Yes. He was on the bridge. I can remember seeing his face as he stood in under a lamp. It was pale and drawn like the face of a dead man. His eyes, too, seemed dead. He shouted some orders in a thin, trembling voice. No one paid any attention to him. And then he shot himself.

I saw the flash, and heard the report above all the screams of the drowning. Someone grasped me the arm and I heard a hoarse voice shouting in my ear.

Then I fainted.

Thirst (Gentleman)

Category: Play Role: Gentleman From: Thirst

Gentleman says

You were very beautiful.

I was looking at you and wondering what kind of a woman you were. You know I had never met you personally–only seen you in my walks around the deck.

Then came the crash–that horrible dull crash. We were all thrown forward on the floor of the salon; then screams, oaths, fainting women, the hollow boom of a bulkhead giving way. I vaguely remember rushing to my stateroom and picking up my wallet. It must have been that menu that I took instead. Then I was on deck fighting in the midst of the crowd. Somehow I got into a boat–but it was overloaded and was swamped immediately. I swam to another boat. They beat me off with the oars. That boat too was swamped a moment later. And then the gurgling, choking cries of the drowning! Something huge rushed me in the water, leaving a gleaming trail of phosphorescence.

A woman near me with a life belt around her gave a cry of agony and disappeared–then I realized–sharks! I became frenzied with terror. I swam. I beat the water with my hands. The ship had gone down. I swam and swam with but one idea–to put all that horror behind me. I saw something white on the water before me. I clutched it–climbed on it. It was this raft.
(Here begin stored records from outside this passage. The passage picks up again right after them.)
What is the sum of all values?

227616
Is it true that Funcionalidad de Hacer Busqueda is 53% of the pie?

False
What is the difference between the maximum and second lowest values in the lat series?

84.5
You and he were on it.

I fainted. The whole thing is a horrible nightmare in my brain–but I remember clearly that idiotic remark of the woman in the salon. What pitiful creatures we are!

Thirst (Gentleman)

Category: Play Role: Gentleman From: Thirst

Gentleman says

You must not despair so. I, too, might whine a prayer of protest: Oh God, God! After twenty years of incessant grind, day after weary day, I started on my first vacation. I was going home. And here I sit dying slow degrees, desolate and forsaken. Is this the meaning of all my years of labor?
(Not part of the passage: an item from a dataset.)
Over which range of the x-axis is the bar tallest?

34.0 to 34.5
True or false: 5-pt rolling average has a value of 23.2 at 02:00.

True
Is this the end, oh God? So I might wail with equal justice. But the blind sky will not answer your appeals or mine. Nor will the cruel sea grow merciful for any prayer of ours. I have not given up hope.
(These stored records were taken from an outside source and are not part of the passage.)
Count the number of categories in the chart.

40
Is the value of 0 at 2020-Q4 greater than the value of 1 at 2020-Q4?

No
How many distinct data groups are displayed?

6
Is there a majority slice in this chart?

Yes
These seas, I have heard, are full of coral islands and we surely ought to drift near one of them soon. It was probably an uncharted coral reef that our steamer hit.

I heard someone say “derelict” but I saw no sign of one in the water. With us it is only a question of whether we can hold out until we sight land.

Water would save us — just a little water — even a few drops would be enough.

God, if we only had a little water!

Thirst (Dancer)

Category: Play Role: Dancer From: Thirst

Dancer says

He was kind and brave to me. He meant well. Yet I wish now he had let me die.

I would have been way down in the cold green water. I would have been sleeping, coldly sleeping. While now my brain is scorched with sun-fire and dream-fire. And I am going mad. Your eyes shine with a wild flame at times–and that sailor’s are horrible with strangeness–and mine see great drops of blood that dance upon the sea. Yes, we are all mad.

God! Oh God! Must this be the end of all? I was coming home, home after years of struggling, home to success and fame and money. And I must die out here on a raft like a mad dog.

Thirst (Dancer)

Category: Play Role: Dancer From: Thirst

Dancer says

Look, you have stolen our water. You deserve to be killed. We will forget all that.

Look at this necklace. It was given to me an English duke–a nobleman. It is worth a thousand pounds–five thousand dollars. It will provide for you for the rest of your life. You need not be a sailor any more. You need never work at all any more.

Do you understand what that means? That water that you stole–well, I will give you this necklace–they are all real diamonds, you know–five thousand dollars–for that water.

You need not give me all of it. I am not unreasonable. You may keep some for yourself. I would not have you die. I want just enough for myself and my friend–to keep us alive until we reach some island. My lips are cracked with heat! My head is bursting!

Here, take the necklace. It is yours.